What the task asks: Below are several entries. Transcribe exactly those lines that fall from the one with "Comunicados" through the one with "subida salarial en la negociación", end lines included.

(Stored data entries)
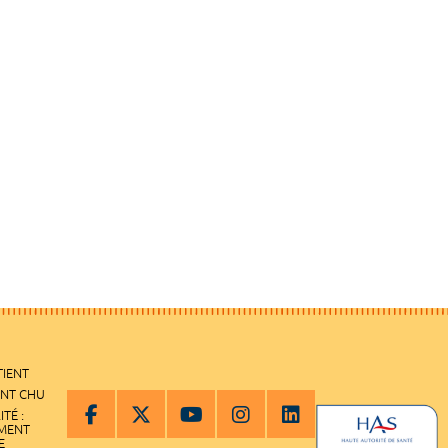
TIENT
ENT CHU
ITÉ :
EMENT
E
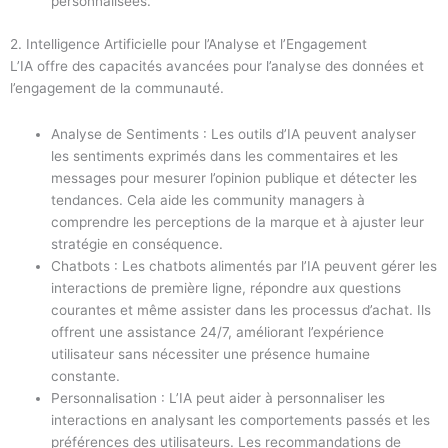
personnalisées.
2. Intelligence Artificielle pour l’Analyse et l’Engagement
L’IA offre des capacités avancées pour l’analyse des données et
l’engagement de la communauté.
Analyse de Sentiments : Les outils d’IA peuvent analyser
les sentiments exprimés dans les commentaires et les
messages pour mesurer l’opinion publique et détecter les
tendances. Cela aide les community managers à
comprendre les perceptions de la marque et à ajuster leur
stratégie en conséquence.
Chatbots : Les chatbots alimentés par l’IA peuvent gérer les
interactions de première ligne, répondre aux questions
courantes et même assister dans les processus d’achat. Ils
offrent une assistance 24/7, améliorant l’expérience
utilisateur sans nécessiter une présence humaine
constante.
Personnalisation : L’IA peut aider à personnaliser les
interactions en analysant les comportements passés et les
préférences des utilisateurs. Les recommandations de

--

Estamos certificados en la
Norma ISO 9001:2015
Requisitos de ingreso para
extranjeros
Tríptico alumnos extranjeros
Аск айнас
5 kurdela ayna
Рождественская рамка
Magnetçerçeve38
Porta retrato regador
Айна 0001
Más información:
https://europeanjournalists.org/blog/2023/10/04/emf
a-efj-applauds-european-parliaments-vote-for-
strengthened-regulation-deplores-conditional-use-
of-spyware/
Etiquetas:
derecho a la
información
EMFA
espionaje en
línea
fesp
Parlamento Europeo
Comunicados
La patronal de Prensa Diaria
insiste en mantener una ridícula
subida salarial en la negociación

Exercise answer:
Comunicados
La patronal de Prensa Diaria
insiste en mantener una ridícula
subida salarial en la negociación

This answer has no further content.